2. Positioning — optimised for both patient comfort and probe/needle access.
3. Skin preparation — antiseptic, sterile drape.
4. Ultrasound probe selection — high-frequency linear probe (10–15 MHz) for superficial nerves; lower frequency for deep structures.
5. Needle — typically a short-bevel, echogenic block needle (e.g., 22G × 50–100 mm).
6. In-plane vs out-of-plane — in-plane (needle visualised along its entire length) is preferred for most blocks.
7. Aspiration before every injection to exclude intravascular placement.
8. Injection — slow, incremental, with frequent aspiration; observe spread of LA around the nerve under ultrasound ("doughnut sign" or circumferential spread is ideal).
9. Post-block monitoring — check block onset (temperature difference, pinprick, motor power at 10–15 minutes).
Ultrasound-Guided Axillary Brachial Plexus Block
Axillary block technique: Patient supine, arm abducted 90°, elbow flexed. Probe placed transversely in the axilla. The axillary artery is the central landmark — identified as a round, pulsatile, anechoic (black) structure. The median nerve lies anterior/superior, ulnar nerve medial/inferior, radial nerve posterior (deep to artery). The musculocutaneous nerve is found separately within or adjacent to the coracobrachialis muscle belly. LA is deposited around each nerve — typically 5–10 mL per nerve, total 20–30 mL of 0.5% bupivacaine or 1.5–2% lignocaine depending on duration required.
Supraclavicular block technique: Patient supine, head turned away. Probe placed in the supraclavicular fossa. The subclavian artery is identified pulsating on the first rib — the brachial plexus appears as a "cluster of grapes" superolateral to the artery. Needle inserted in-plane from lateral to medial. LA deposited within the cluster — 20–30 mL. Onset: 10–15 minutes, duration 8–12 hours with bupivacaine. Key risk: pneumothorax (always check for lung sliding on ultrasound after injection in training settings).
SELF-CHECK
During an axillary brachial plexus block, the musculocutaneous nerve must be blocked separately. Why does it require a separate injection?
A. It is too small to be seen on ultrasound and must be blocked by landmark technique
B. It leaves the brachial plexus sheath proximally to enter the coracobrachialis muscle, so a single sheath injection may not reach it
C. It arises directly from the cervical plexus and is not part of the brachial plexus sheath
D. It is blocked by diffusion from the axillary artery sheath and requires no separate injection
Reveal Answer
Answer: B. It leaves the brachial plexus sheath proximally to enter the coracobrachialis muscle, so a single sheath injection may not reach it
The musculocutaneous nerve (C5–C7) is a terminal branch of the lateral cord that exits the brachial plexus sheath proximal to the axilla to enter the coracobrachialis muscle, where it travels distally to supply the lateral forearm (lateral cutaneous nerve of forearm). Because it lies outside the axillary neurovascular sheath at the level of the axillary block, a single sheath injection does not reliably anaesthetise its territory. A separate injection into the substance of coracobrachialis under ultrasound guidance is required if forearm coverage is needed.

Listed records =
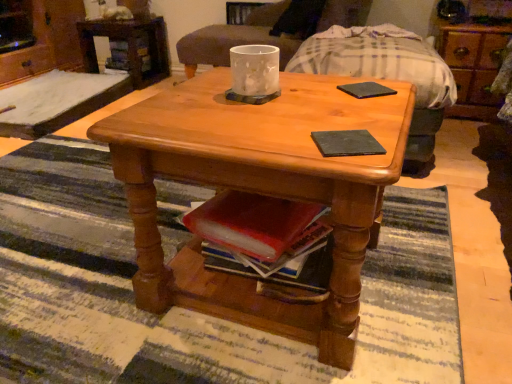
This screenshot has width=512, height=384. Identify the location of free space to the back side of black matte pad at center, acting as the second pad starting from the top. (332, 114).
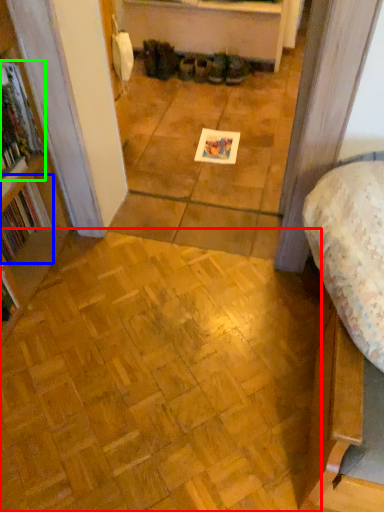
Question: Based on their relative distances, which object is farther from plywood (highlighted by a red box)? Choose from book (highlighted by a blue box) and book (highlighted by a green box).

Choices:
 (A) book
 (B) book

Answer: (B)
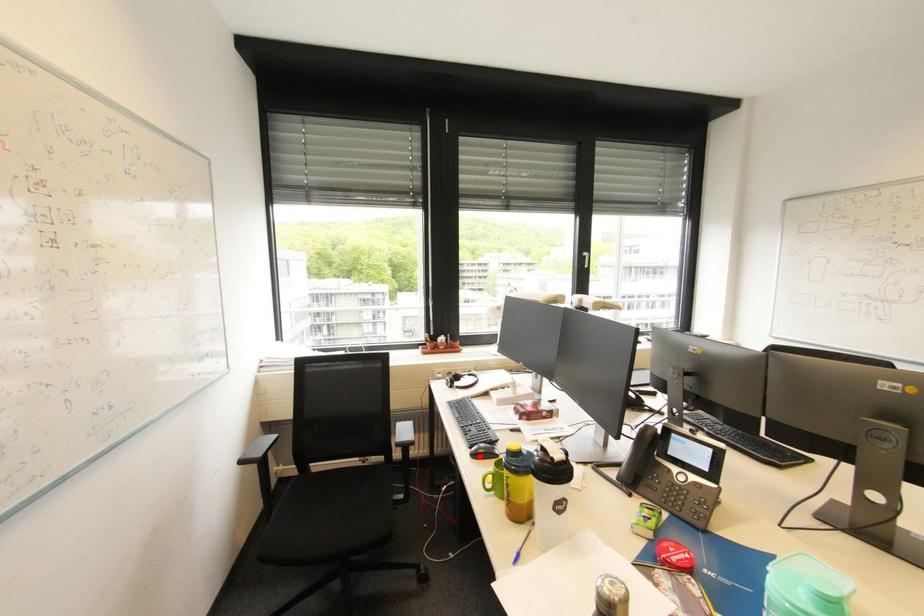
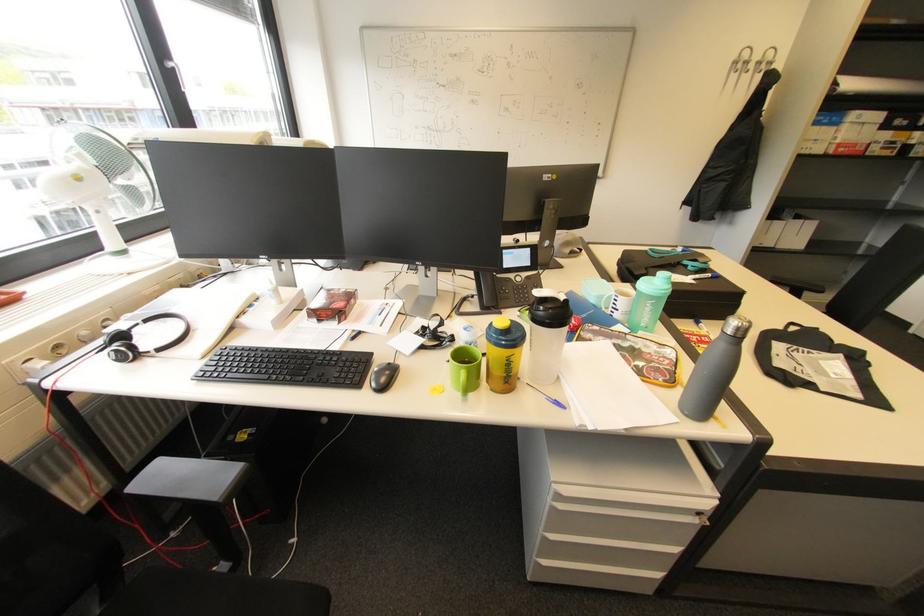
In the second image, find the point that corresponds to the highlighted location in the first image.

(387, 389)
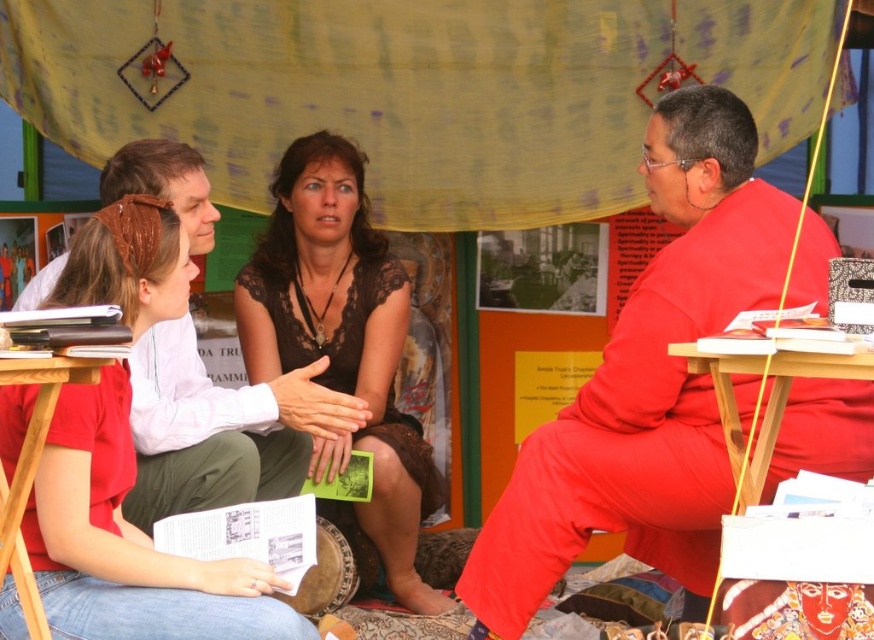
Question: Which point is closer to the camera?

Choices:
 (A) (688, 486)
 (B) (162, 515)
 (C) (392, 292)

Answer: (A)

Question: Which of the following is the closest to the observer?

Choices:
 (A) black lace dress at center
 (B) matte white shirt at center

Answer: (B)

Question: Can you confirm if matte red robe at center is smaller than black lace dress at center?

Choices:
 (A) yes
 (B) no

Answer: (B)

Question: Does matte red robe at center appear under black lace dress at center?

Choices:
 (A) yes
 (B) no

Answer: (A)

Question: Estimate the real-world distances between objects in this image. Which object is farther from the matte red robe at center?

Choices:
 (A) black lace dress at center
 (B) matte white shirt at center

Answer: (A)

Question: Does matte red robe at center have a greater width compared to matte white shirt at center?

Choices:
 (A) no
 (B) yes

Answer: (B)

Directions for this task = From the axillary block technique paragraph of the ultrasound nerve block text, list every nerve it names.

Answer area = Median nerve, ulnar nerve, radial nerve, musculocutaneous nerve